Continuing clockwise and zooming back up to the desk (Argos' finest by the way), there's the sole remaining part of an old Gateway2000 system I used to have, a rebadged Sony Trinitron 21" colour telly, sorry, monitor, which now drives the Dell Dimention, plus the ever present Microsoft PS/2 wheel mouse and there's a Dell USB keyboard there as well.
Moving on, there's the rack, part one. This one contains, err, I'm not actually sure what these machines are. They were custom built kit for a previous employer which then got obsoleted, thrown away, rescued, rebuilt a bit and pressed into service by yours truly. They're 150 MHz Pentium 2's with 900 and 300 odd Mb of memory and are based on an Intel motherboard. Oh, and they're my mail server and firewall as well. There's also a KVM, an old 15" NEC MultiSync monitor, my cable modem, a Netgear Switch and an old NetGear Wireless AP in there somewhere.

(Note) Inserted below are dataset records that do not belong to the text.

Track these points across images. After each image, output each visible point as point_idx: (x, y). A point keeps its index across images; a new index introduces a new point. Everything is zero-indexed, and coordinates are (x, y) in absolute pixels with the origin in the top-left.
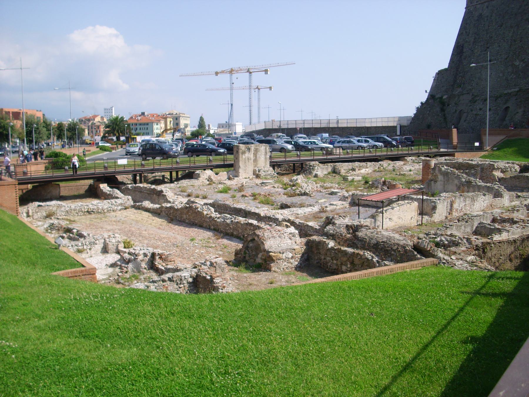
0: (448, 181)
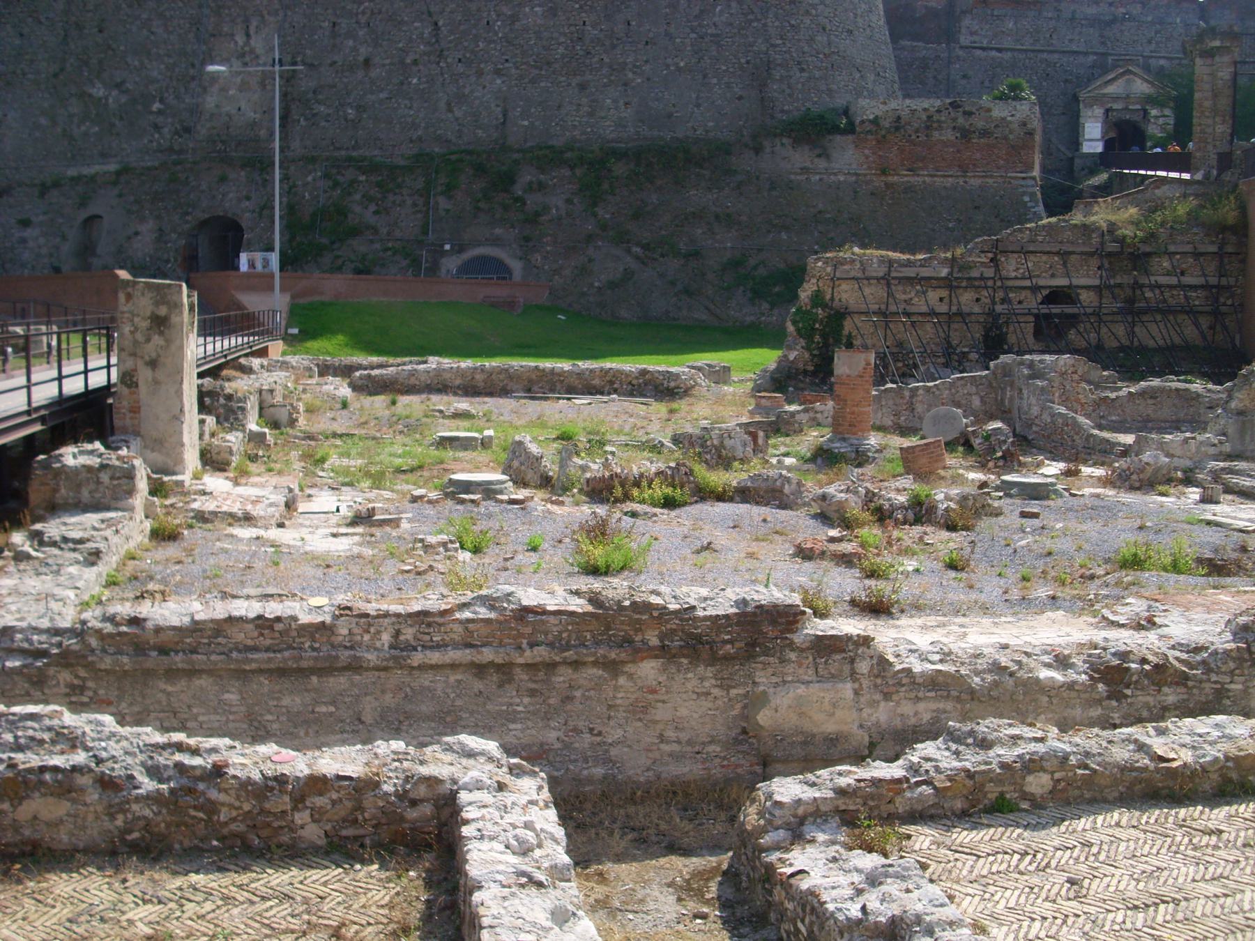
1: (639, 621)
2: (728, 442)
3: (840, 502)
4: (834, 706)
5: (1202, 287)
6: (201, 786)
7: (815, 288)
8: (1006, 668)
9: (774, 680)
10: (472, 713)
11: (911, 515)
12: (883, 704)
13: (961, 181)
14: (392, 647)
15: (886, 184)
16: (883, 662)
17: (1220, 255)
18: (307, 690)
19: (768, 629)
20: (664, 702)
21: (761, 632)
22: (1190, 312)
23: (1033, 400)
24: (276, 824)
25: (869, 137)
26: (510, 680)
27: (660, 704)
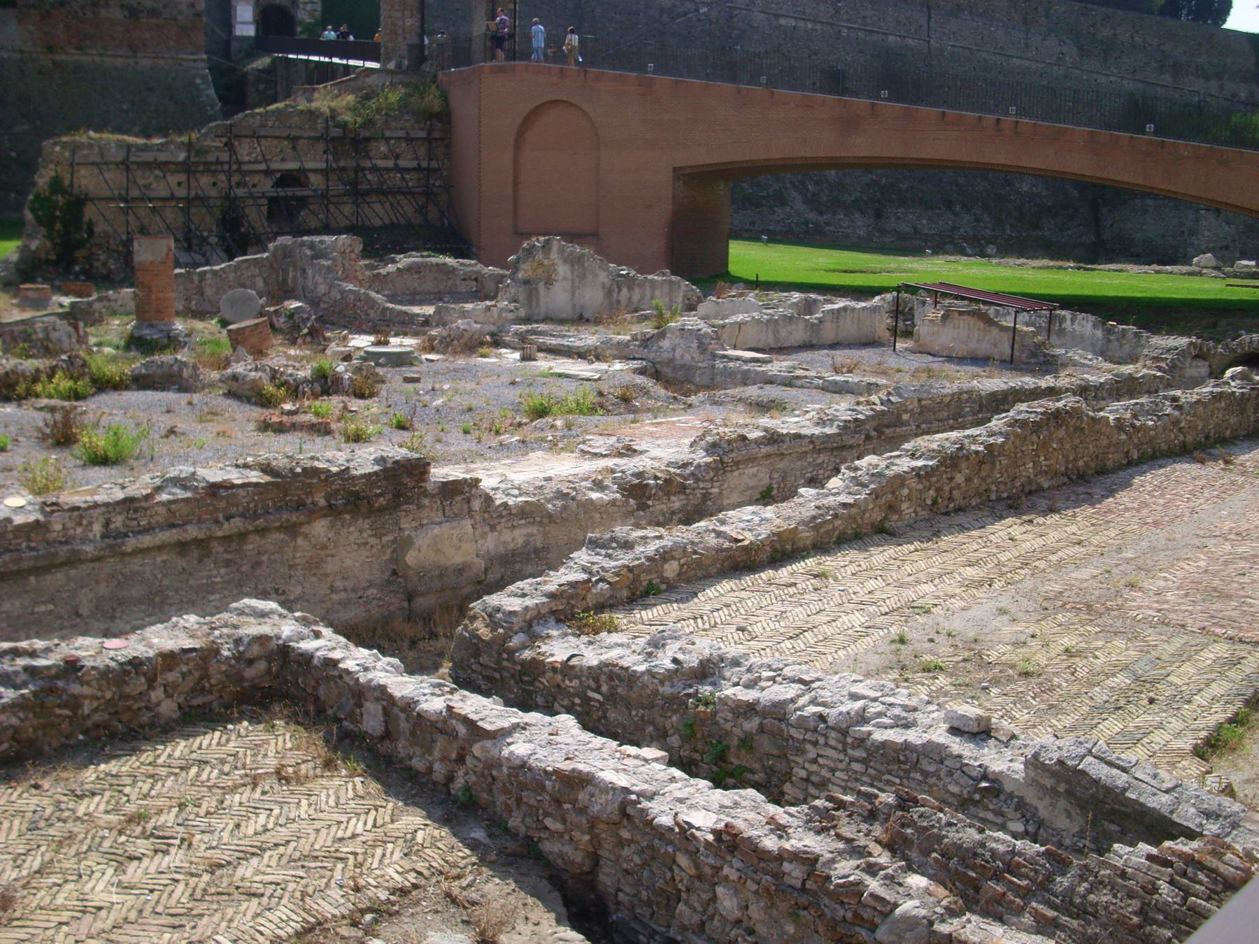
0: (583, 277)
1: (310, 485)
2: (54, 335)
3: (254, 380)
4: (460, 540)
5: (414, 169)
6: (61, 684)
7: (53, 174)
8: (568, 494)
9: (414, 524)
10: (177, 591)
11: (318, 388)
12: (490, 535)
13: (131, 61)
14: (103, 537)
15: (54, 63)
16: (488, 499)
17: (429, 140)
18: (26, 592)
19: (406, 480)
20: (333, 556)
21: (401, 484)
22: (406, 193)
23: (319, 279)
24: (136, 706)
25: (33, 11)
26: (208, 555)
27: (329, 559)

Ah yes, the rack part two, AKA the storage rack. Full of stuff which i haven't quite worked out what to do with yet. Bit of a mixed bag to be honest. There's an old Sun SPARCstation LX and it's rather lovely 19" monitor. There's a Digital Alpha workstation. There's also a couple of monitors, one of which is the console for ...
... this system, lurking coyly in the corner, which is a 1 GHz AMD Athlon with 750 Mb of memory and a lot of disk space which is my web server and media server.
The observant will also have noticed the boxes for an iBook and an Apple Mouse. Call me a hoarder but I just can't part with Apple's packaging, which is a work of art in itself.